Wednesday, April 24, 2013

Beer Butt Chicken

Good evening everyone! Most at home chefs have one or two recipes that they've always wanted to try, but just have never gotten around to cooking. Maybe it's something daunting like beef bourguignon or beef wellington. Maybe it features an ingredient you're not comfortable with using. Or, maybe you just don't have the necessary tools to create the recipe properly.

For me, the latter is accurate. I have one recipe that I've wanted to make for three years. A dish that I have found multiple variants for, but have never had the tools to tackle. Tonight that ends - tonight, I'm making...

Beer butt chicken

Laugh all you want, but this delightfully simple premise of roasting chicken on a grill has always fascinated me. We're not ones to shy away from using alcohol in our cooking and the process of slow roasting a chicken while marinating it inside with a can of beer just seemed like such a brilliant way to develop a great flavored chicken. Alas, we didn't have a grill to treat this recipe properly. As we've documented over the past two weeks - we now HAVE a grill and we are using it. Tonight, I'm crossing off one of my dream recipes. Let's get cooking!

The Recipe: Beer Butt Chicken
Original Recipe From: Jamie's America

What You'll Need:
(Serves 4)

1 Large Whole Chicken (3.5 LBS and up)
1 Can of Pilsner Beer
1 Teaspoon Ground Fennel
1 Teaspoon Ground Cumin
1 Teaspoon Smoked Paprika
1 Teaspoon Light Brown Sugar
1 Teaspoon Mild Chili Powder
Olive Oil

Begin by preheating your grill and cleaning the grates. Your manufacturer's recommendation may vary, but our grill maker (Weber) suggests brining the grill to 500 degrees prior to cooking.

In a medium bowl, combine all of the spices with about 3 tablespoons of olive oil. Whisk together until you've created a nice blend, then use this rub to cover the entire chicken - inside and out, making sure to fill every nook and cranny of the bird. If possible, try to work some of the rub under the skin of the chicken as well.

Next, open your beer and help yourself to half of the can. (Nice bonus right? Dinner AND drinks!). There's not delicate or proper way to describe this next I'll just say it. Take the beer can and place it in the chicken's...rear cavity. Stick it in far enough that only the last 1/2 inch of the can or so is sticking out (it will appear like the chicken is 'sitting' on the can).


Cook the chicken using the two zone system of grilling, if you have multiple burners, leave one burner on, but set the chicken on the other side (over the burners that are off) if you're using charcoal, arrange the coals to one side of the grill and place the chicken on the opposite side. Just like in last week's chipotle orange chicken recipe, the indirect heat allows the chicken to slow roast, keeping all of the juices inside the bird.

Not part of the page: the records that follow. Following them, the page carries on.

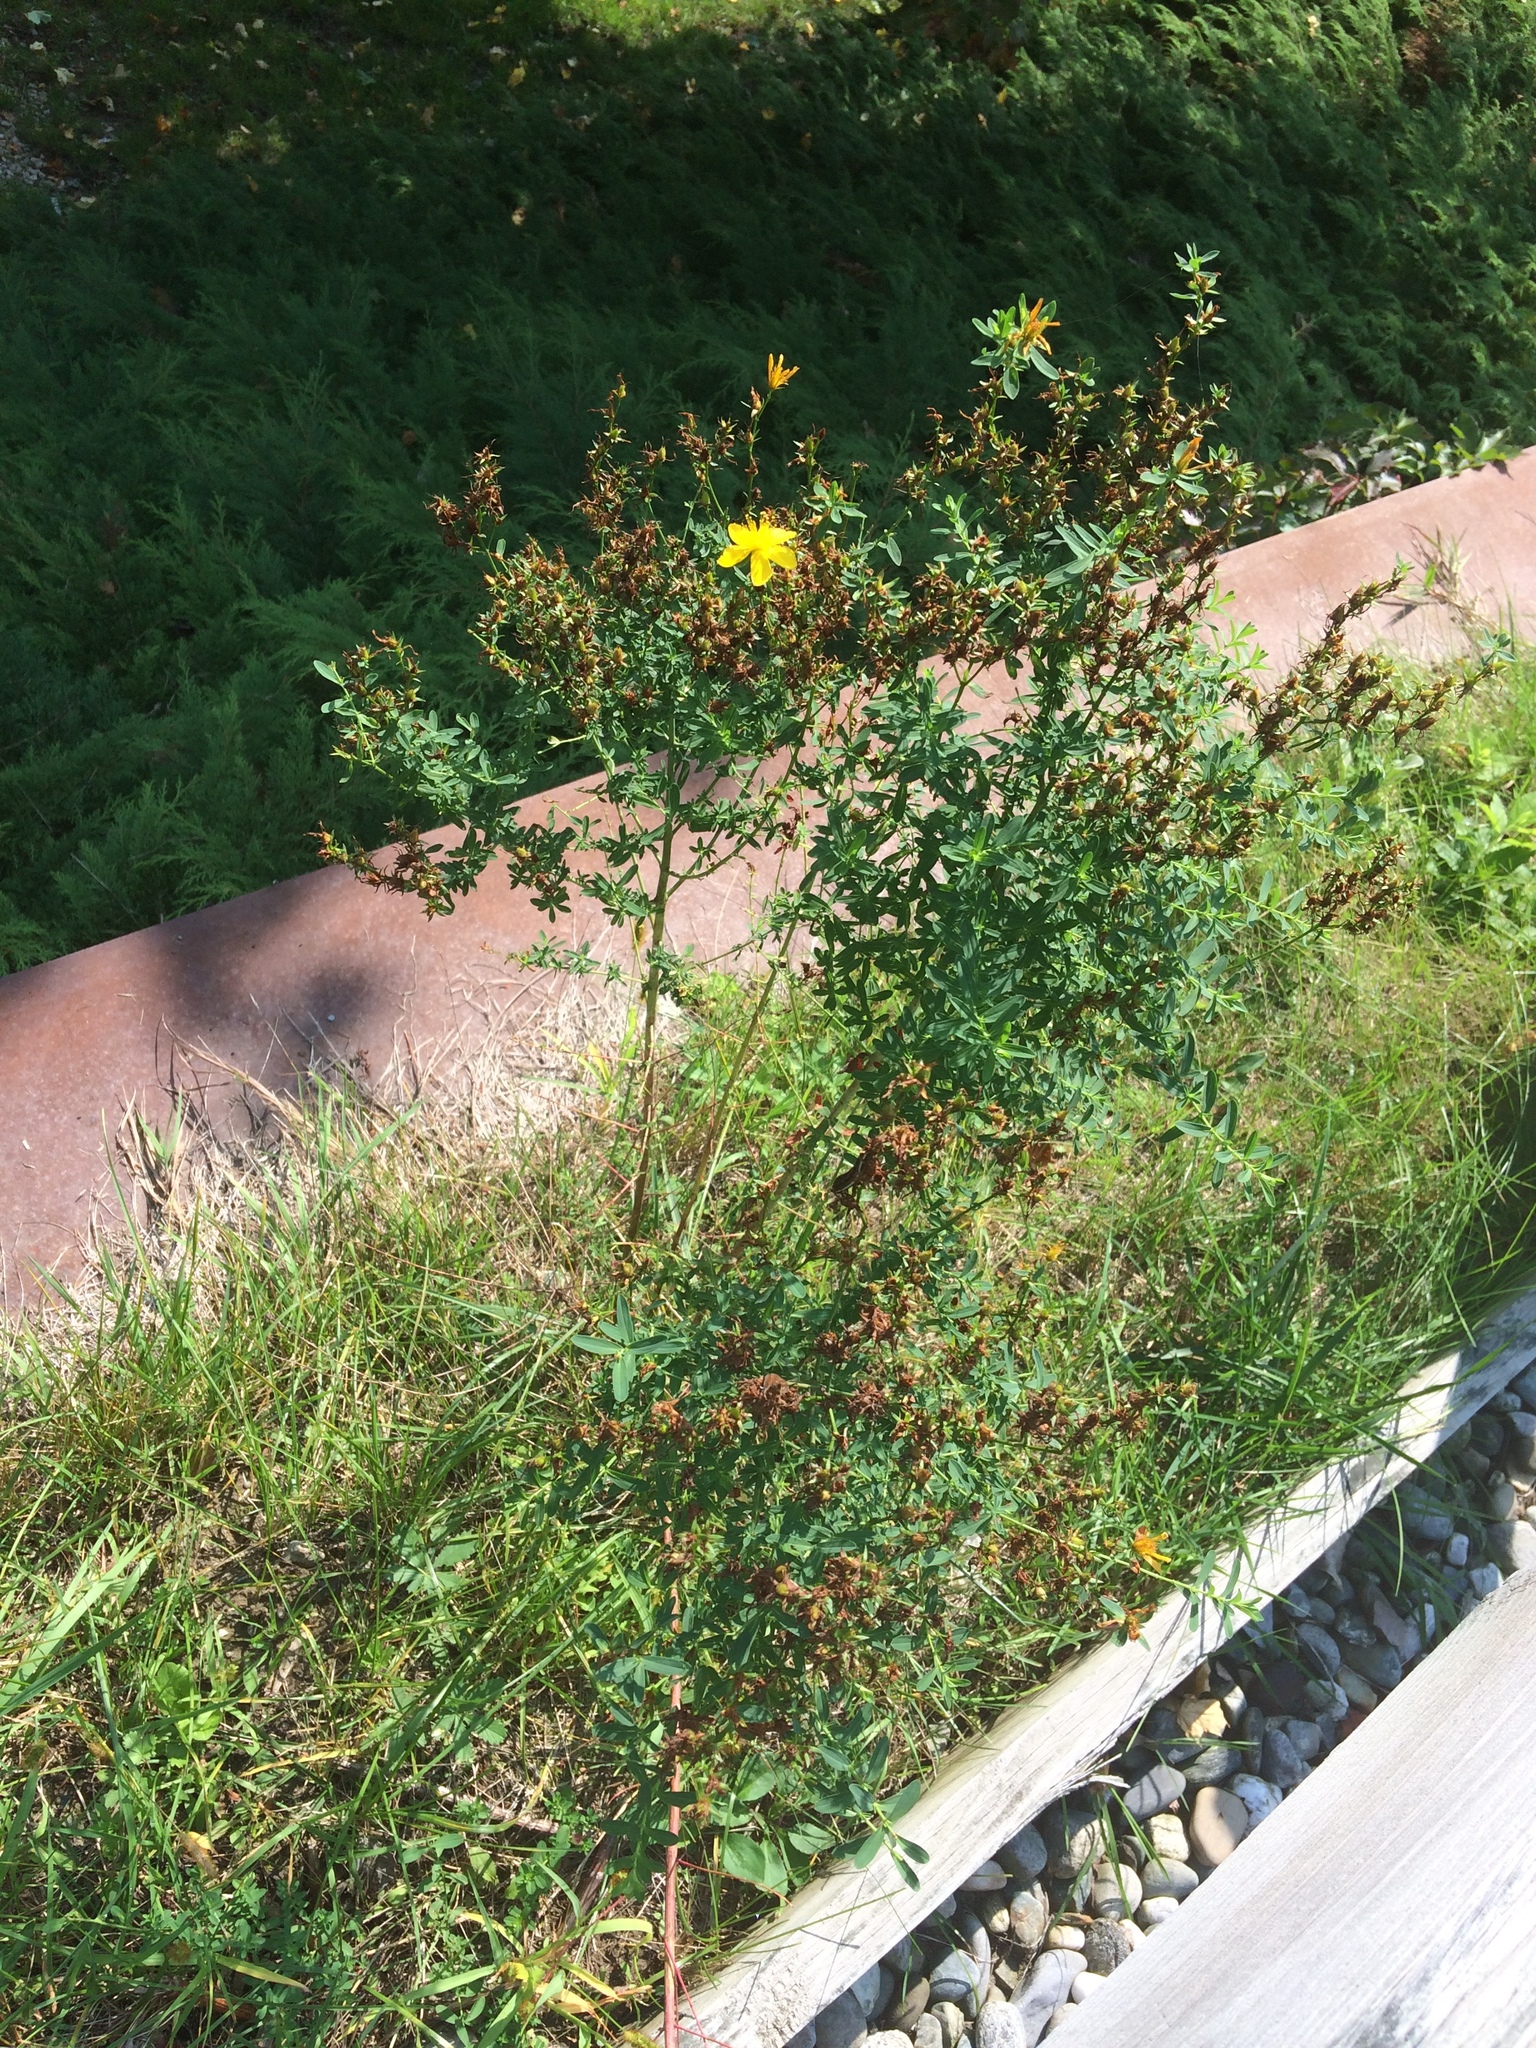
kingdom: Plantae
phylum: Tracheophyta
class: Magnoliopsida
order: Malpighiales
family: Hypericaceae
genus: Hypericum
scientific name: Hypericum perforatum
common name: Common st. johnswort
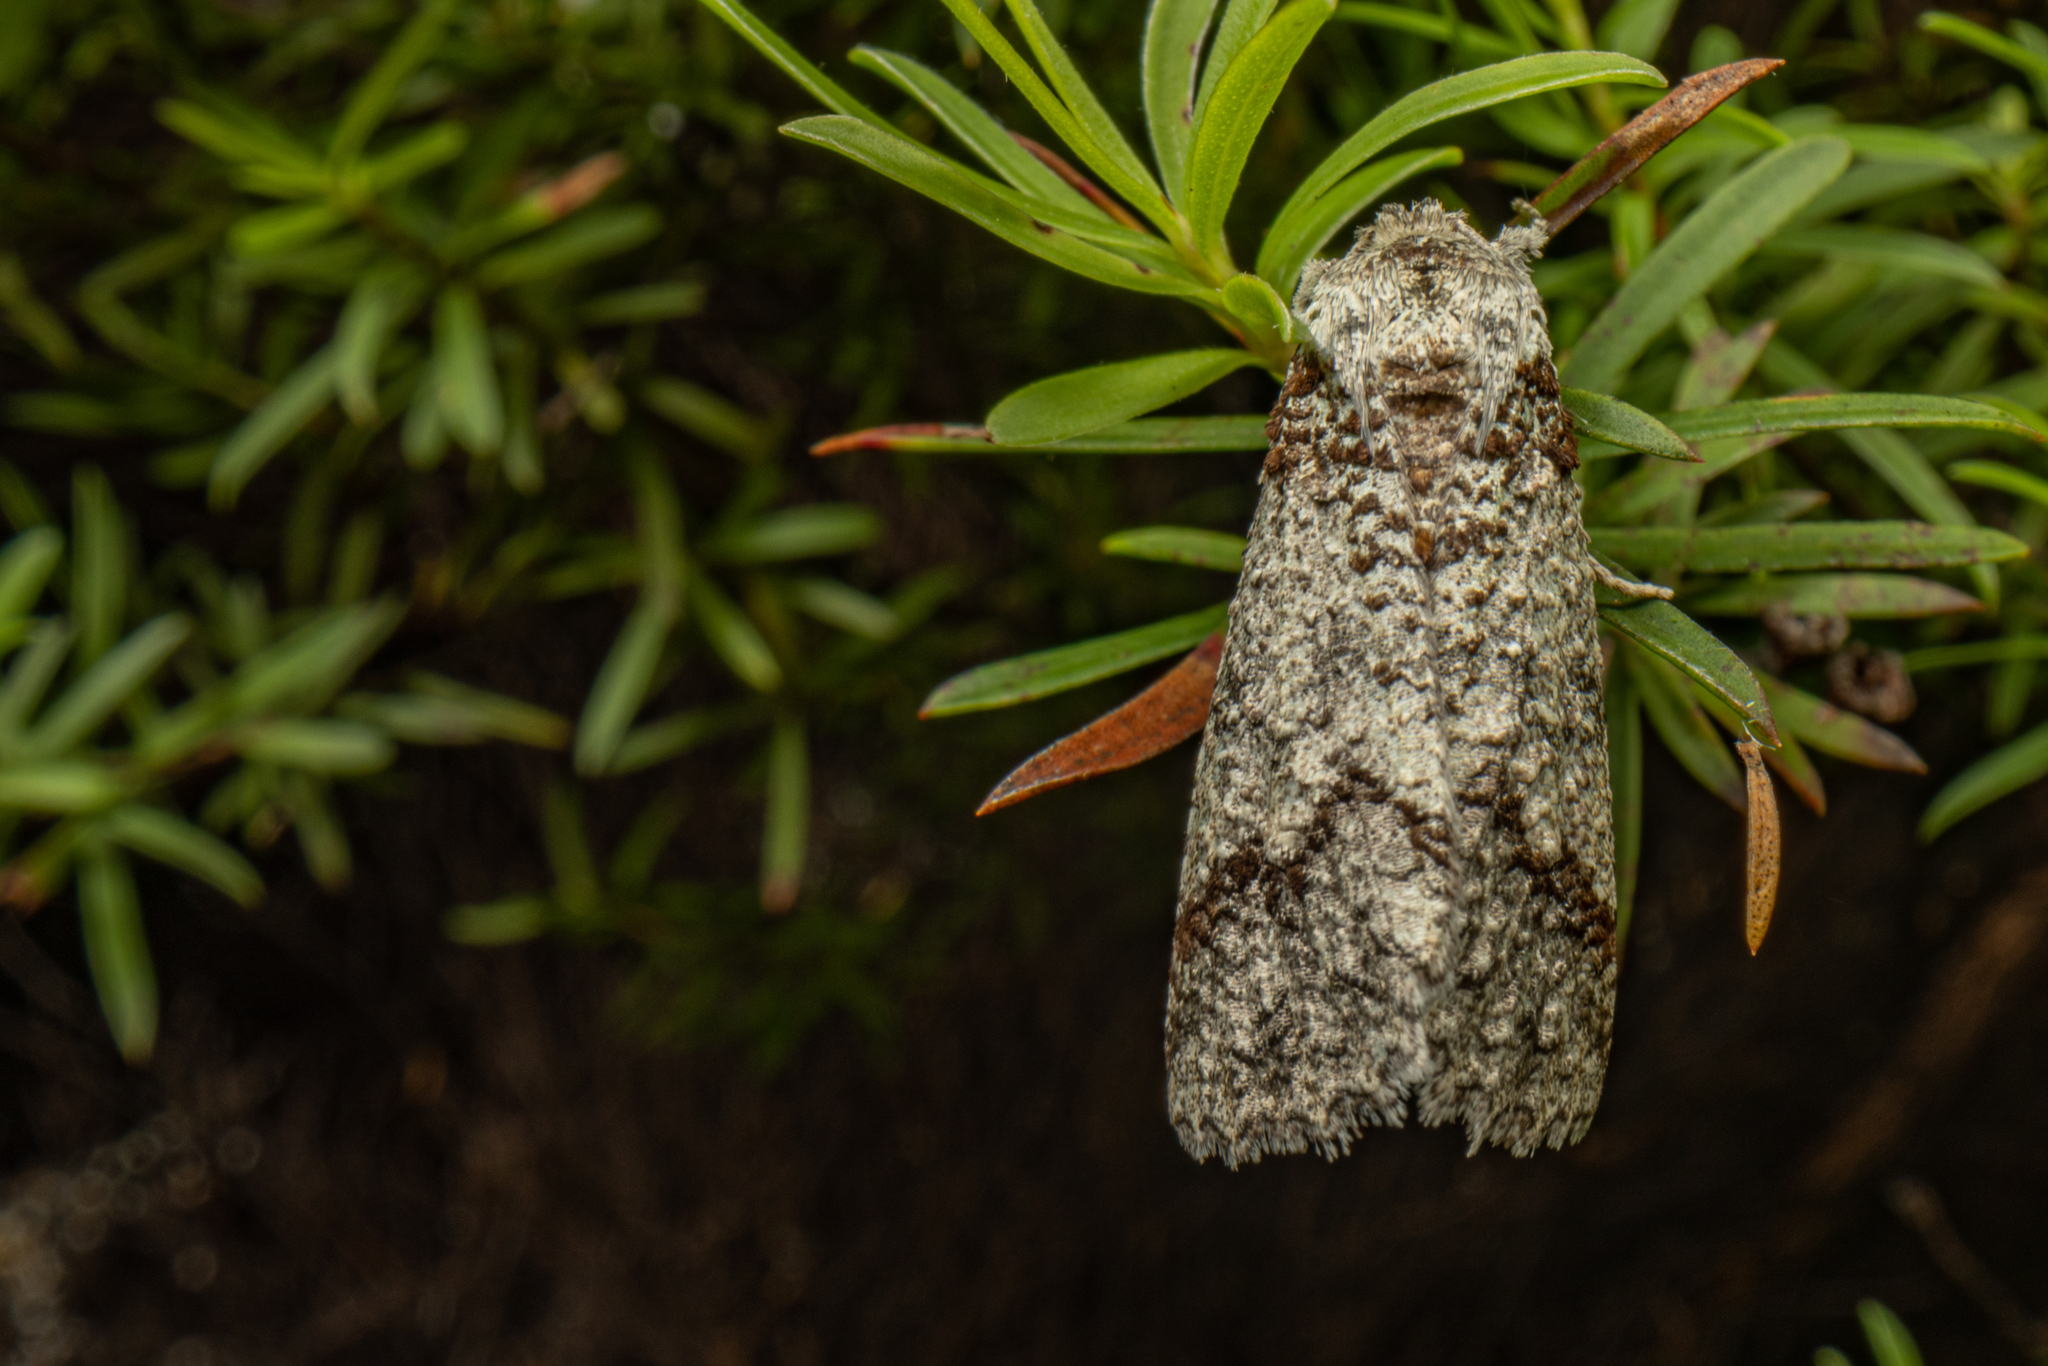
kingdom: Animalia
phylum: Arthropoda
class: Insecta
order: Lepidoptera
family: Geometridae
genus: Declana
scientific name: Declana floccosa
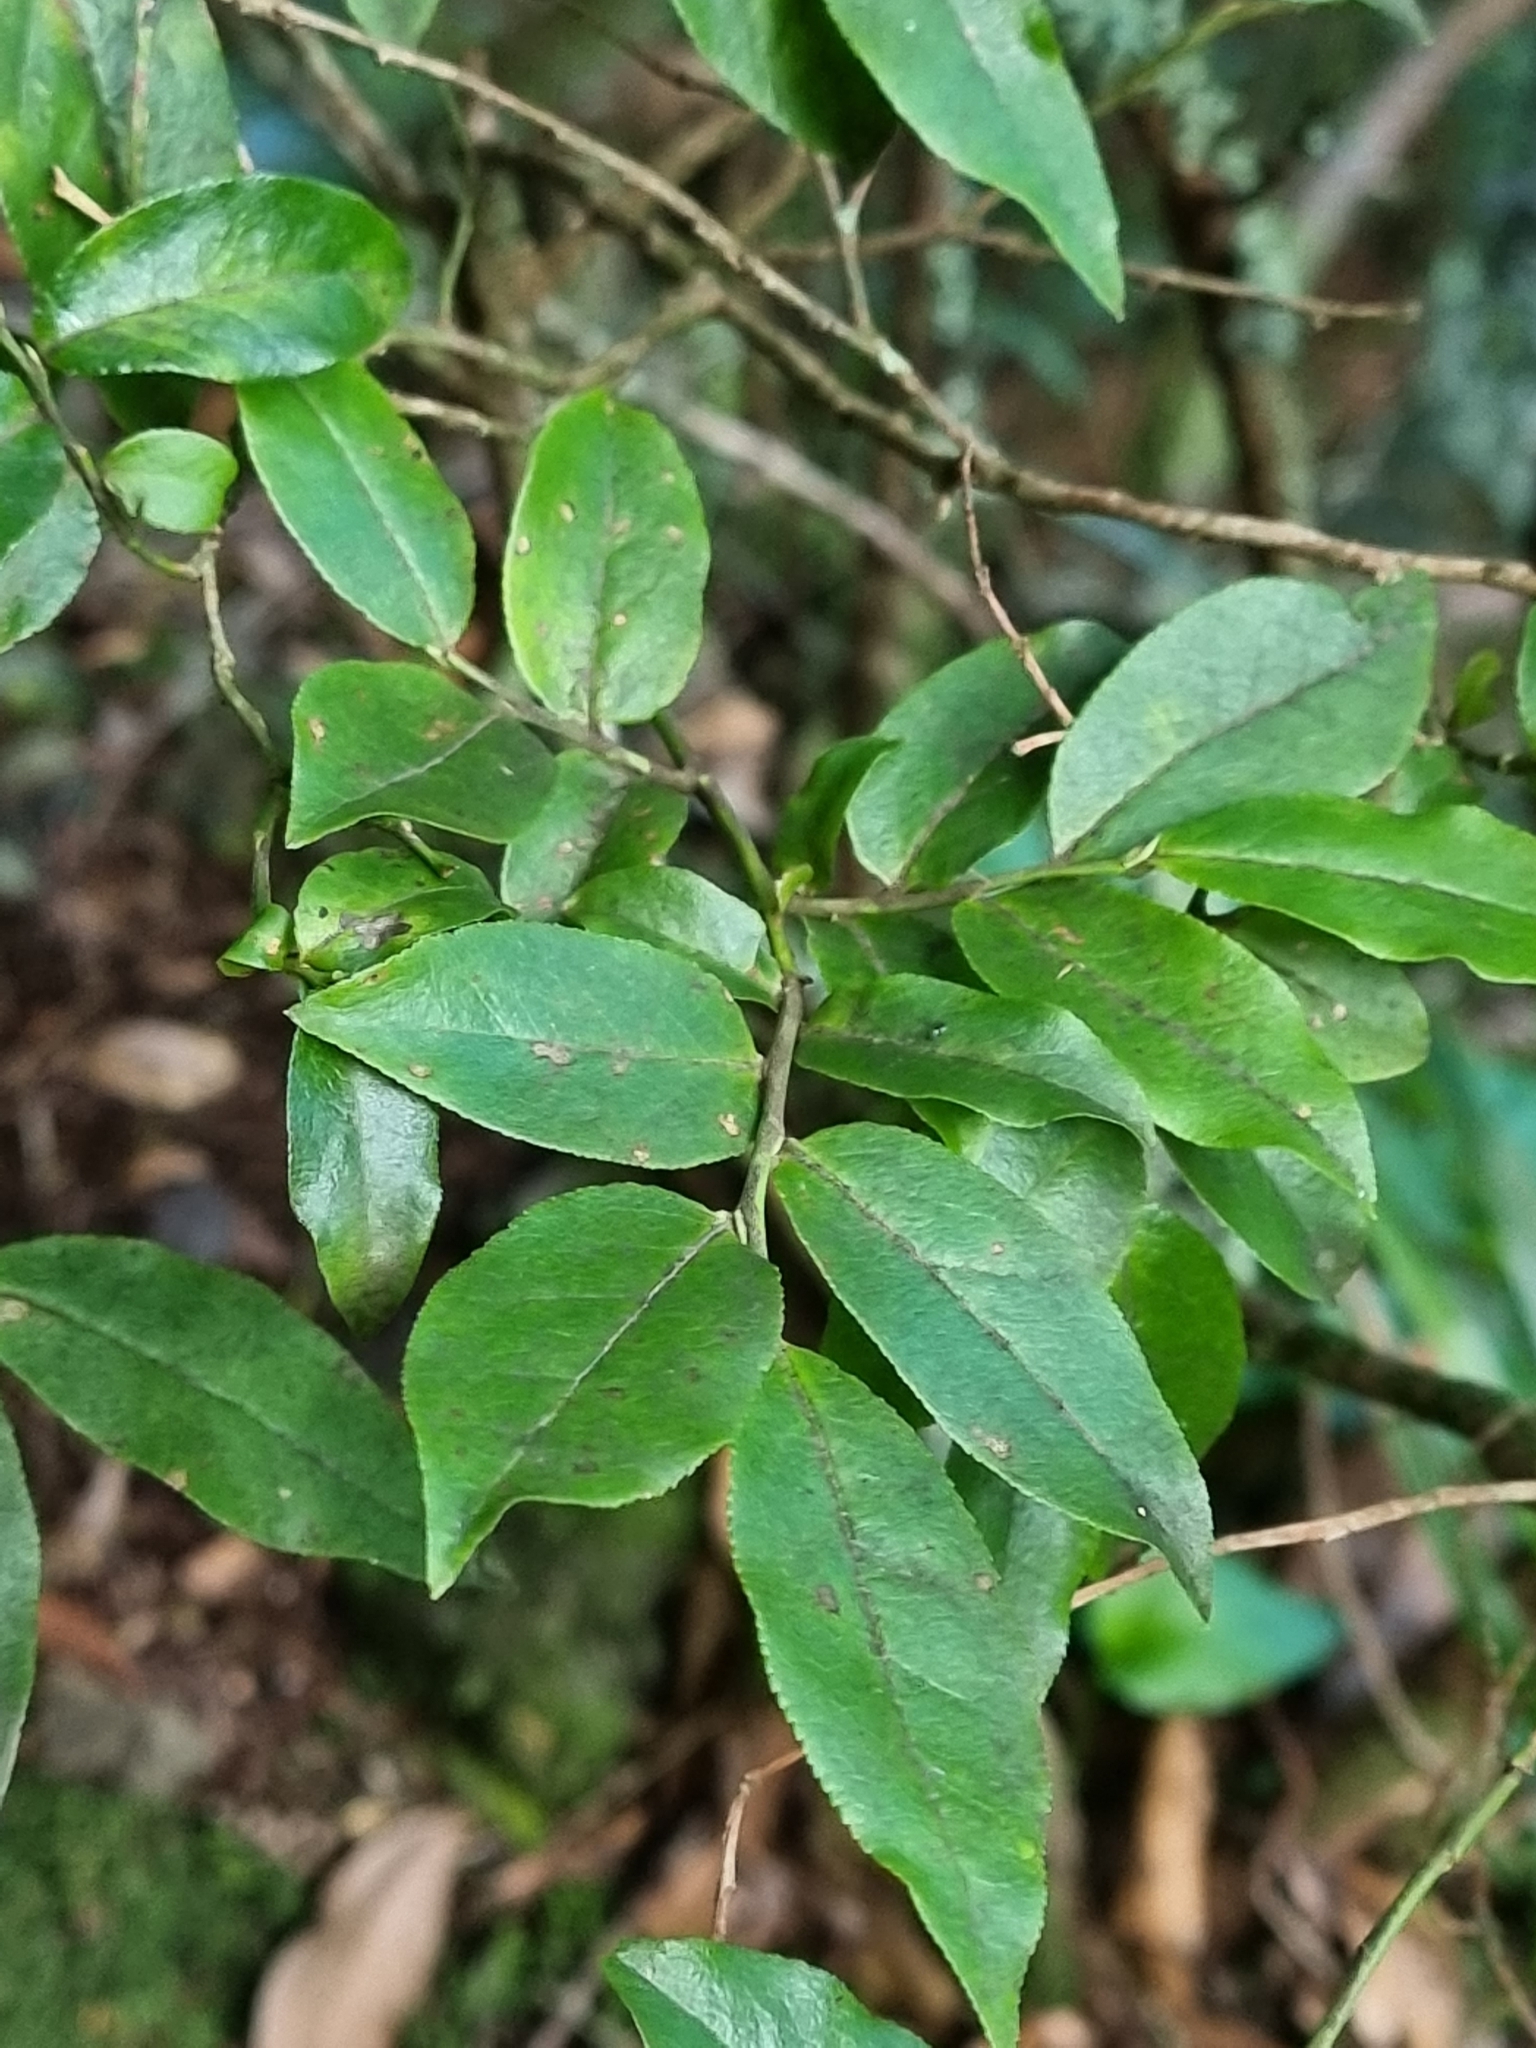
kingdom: Plantae
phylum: Tracheophyta
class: Magnoliopsida
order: Ericales
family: Ericaceae
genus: Vaccinium
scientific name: Vaccinium padifolium
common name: Madeiran blueberry
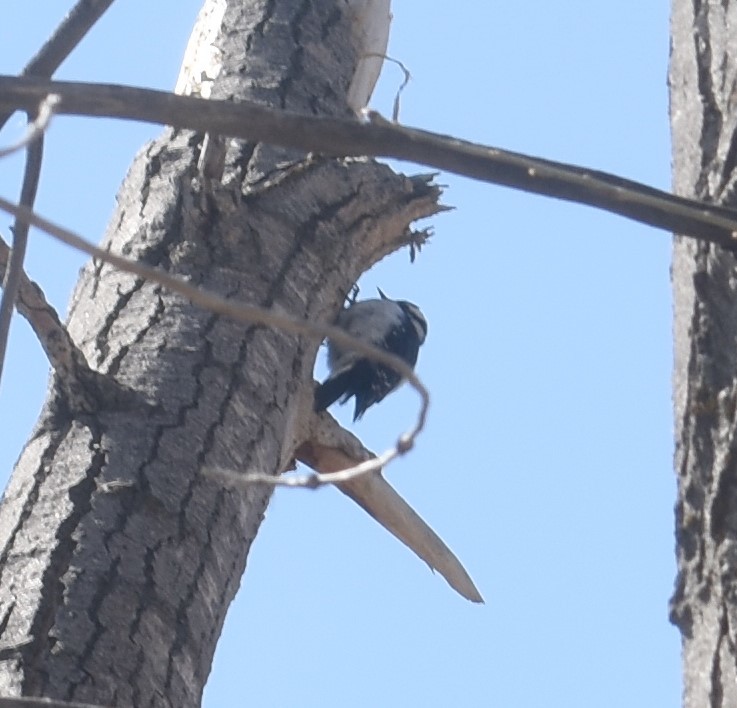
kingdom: Animalia
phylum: Chordata
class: Aves
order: Piciformes
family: Picidae
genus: Dryobates
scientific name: Dryobates pubescens
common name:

Carefully rest your bird on the grill grates, making sure it wont tip over during cooking. Stick a few extra sprigs of thyme into the 'neck' of the chicken if you have them available, that will add a nice layer to the smoked flavor of the chicken.

Once everything is situated, close the lid of your grill and let the chicken roast for 70 to 90 minutes - or until the chicken is golden brown and the meat pulls away from the bone easily. Remove the chicken from the grill, carefully pull out the beer can, carve and enjoy!

The Results:
Note: Flavor does not translate through the monitor - do NOT lick your screen

This recipe was worth the wait. Slow roasted chicken, be it in the oven or on the grill, always packs great flavor. Slow roasting chicken that was marinated with the vapors of a light ale? Even better. The chicken was juicy, packed full of smokey -fresh off the grill - flavor and yet had a great undertone of a crisp light ale. DELICIOUS!

That's all we have for you this week. We're back next week with two brand new fresh and flavorful recipes. Until then,


1 comment:

  1. this looks delicious! so you preheat the grill to 500, do you then turn the heat down on your grill?